After the magistrate ordered the release of the animals, the Sanjay Gandhi Animal Care Centre demanded Rs 24 lakh from the farmers as the sum spent “for feed and safe keeping of the animals for the last one week”. The court expressed outrage at the demand: “What an intricate and suffocating web weaved by the police and the concerned NGO to mis-appropriate 68 camels belonging to very poor ruralities.”

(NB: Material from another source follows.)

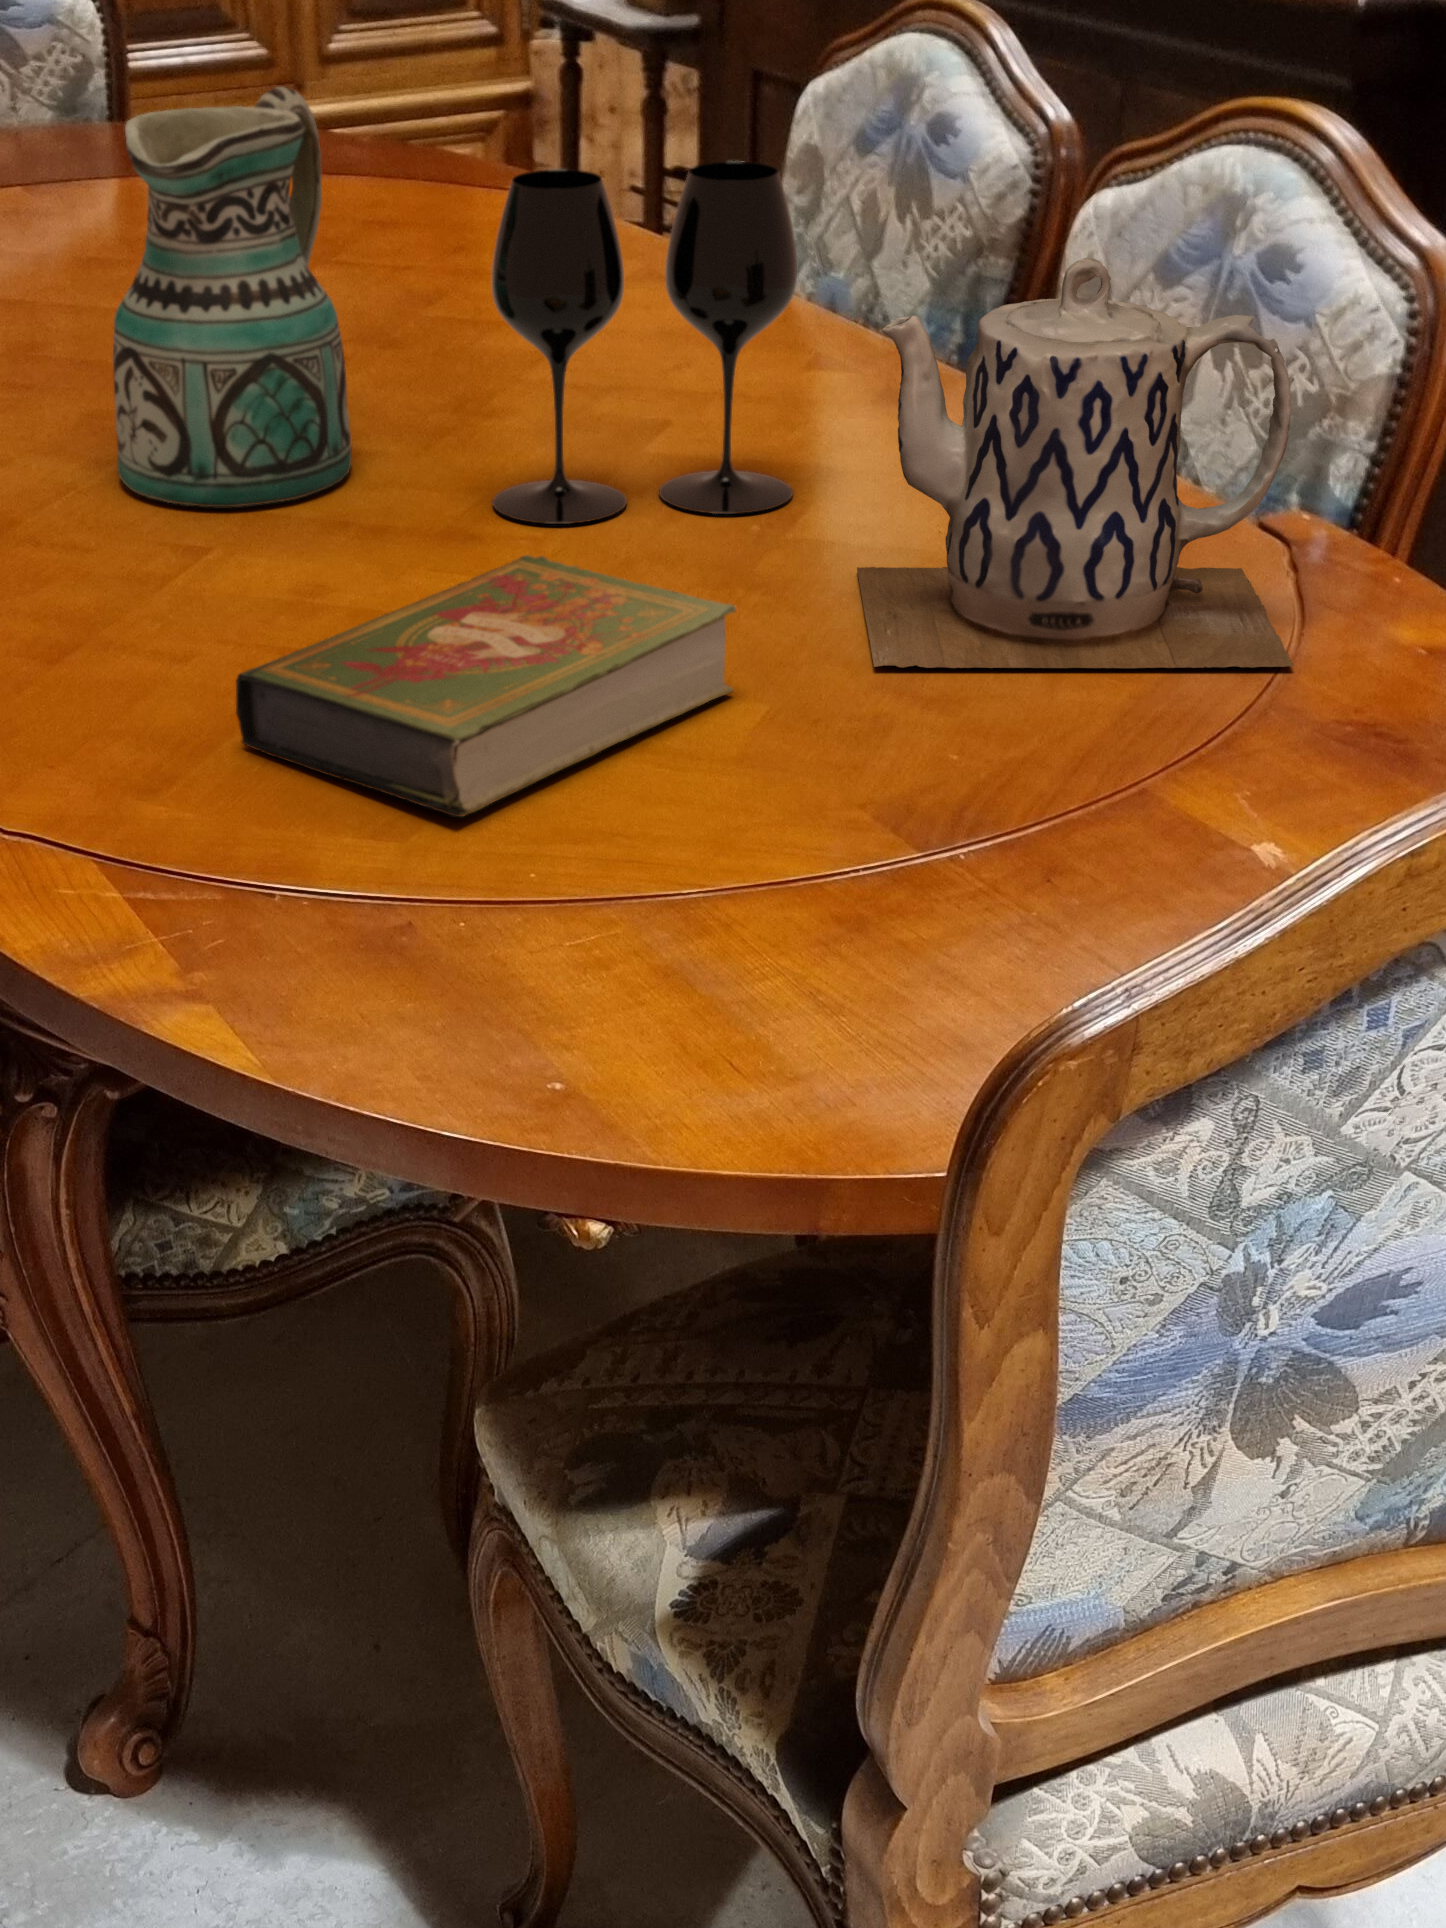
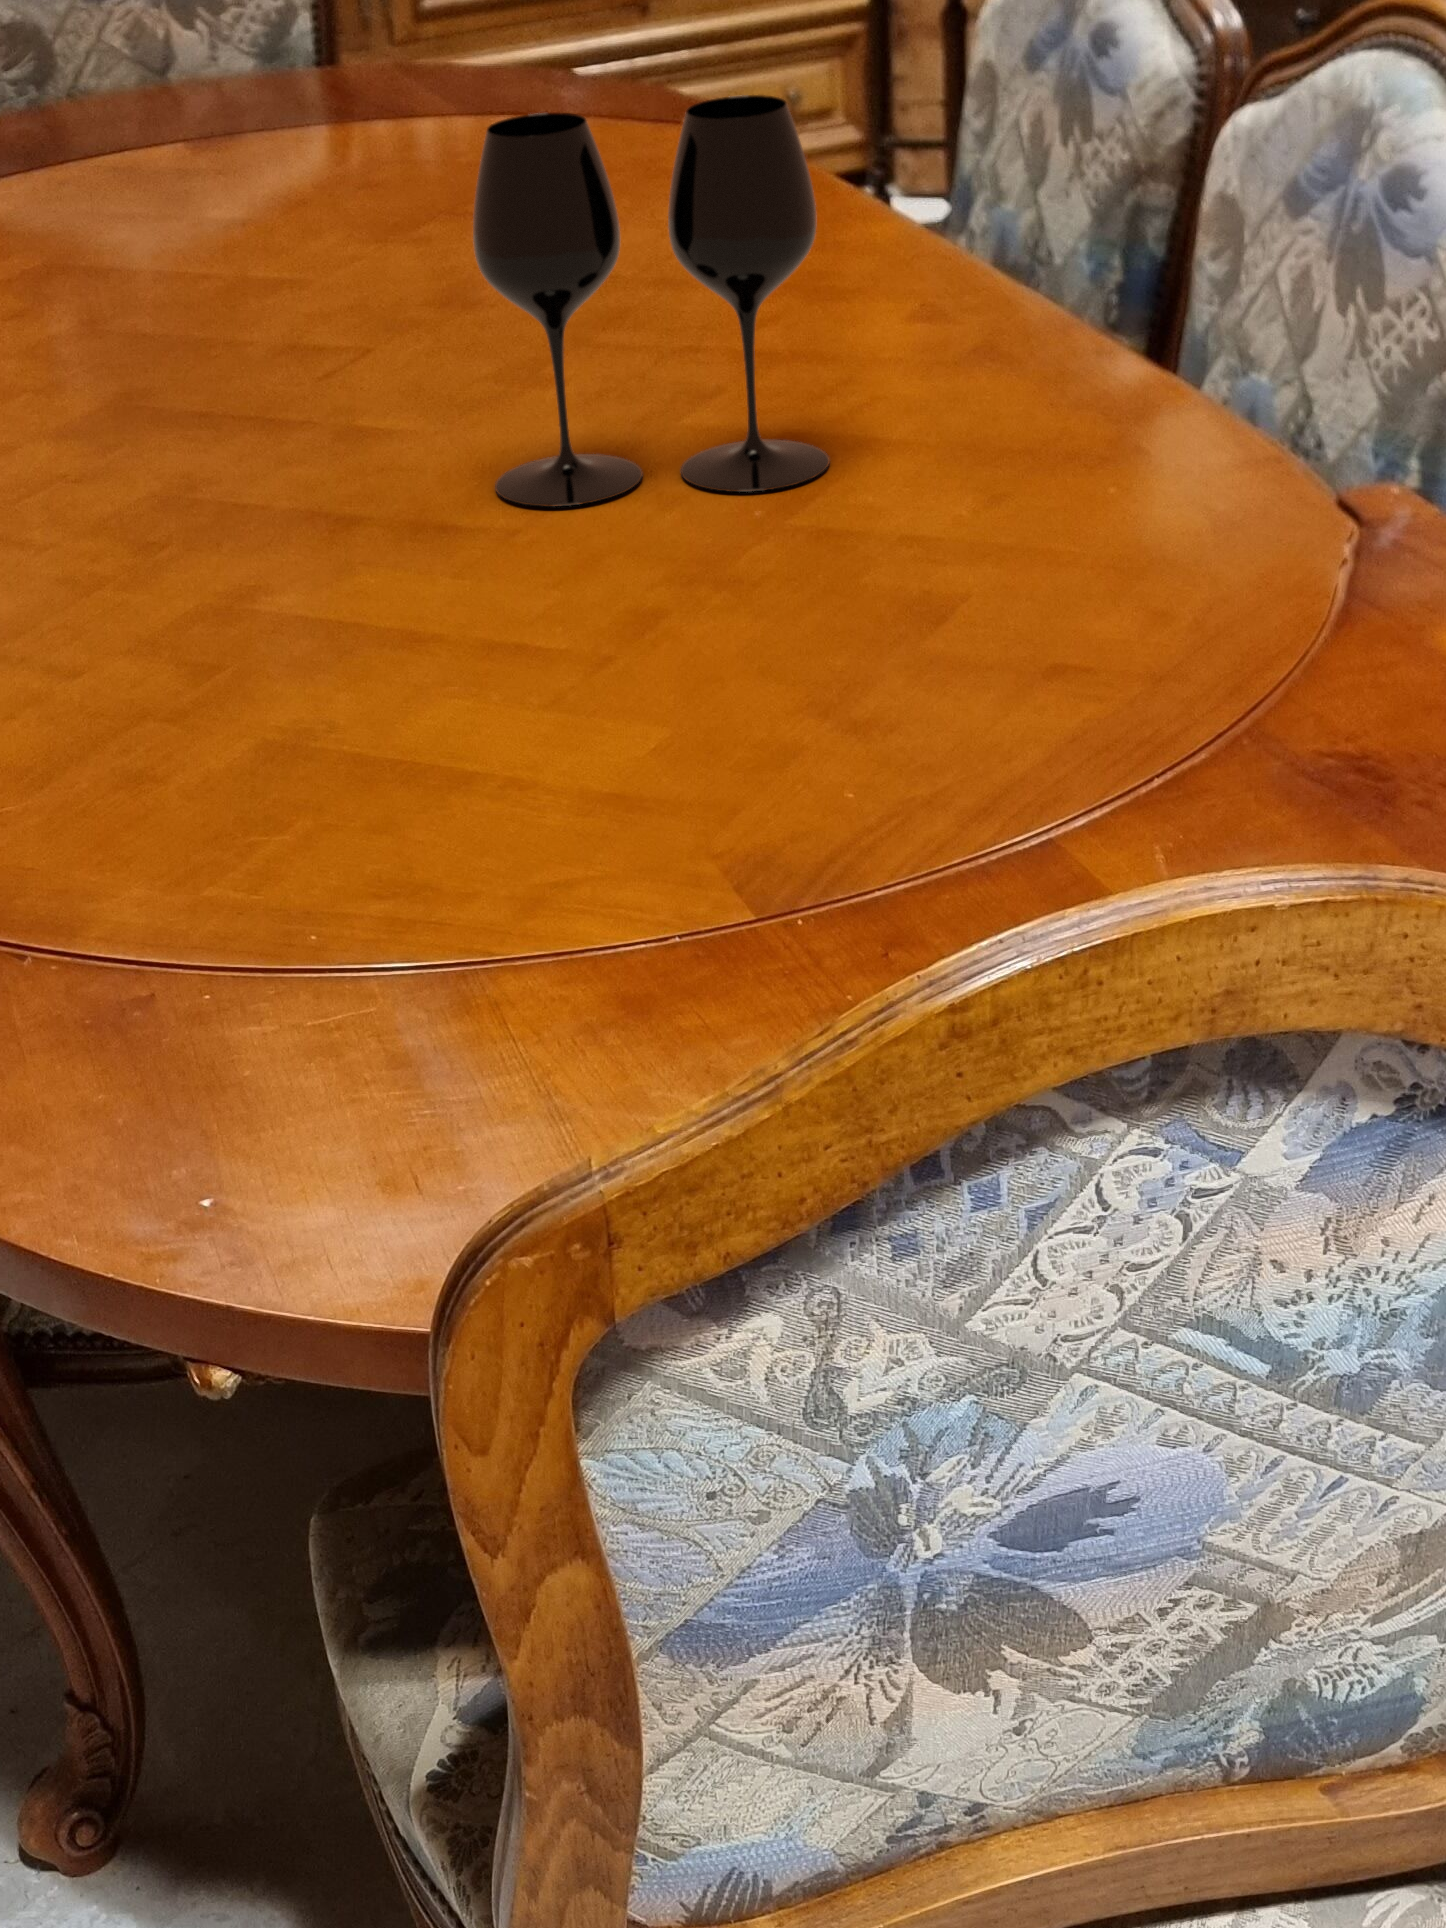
ceramic pitcher: present [113,87,352,507] -> none [90,32,370,492]
teapot: present [857,258,1294,668] -> none [819,199,1315,678]
book: present [236,555,736,817] -> none [77,551,648,862]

On May 30, 2013, the High Court ordered, “Under the circumstances, we direct the Superintendent of Police, Jhajjar to register an FIR, under the relevant provisions of law against Gaurav Gupta, Sukhram Khatana, Dr Banwari Lal Parasar, authorities of the hospital, where the animals were kept at Delhi and Sub Inspector Sandeep Kumar, who handed over case property to unknown persons without any authority.

“There is no iota of evidence to show that the disputed animals were being shifted to Baghpat for slaughtering for meat,” the HC observed. The court also ordered the hospital to release the camels to their owners.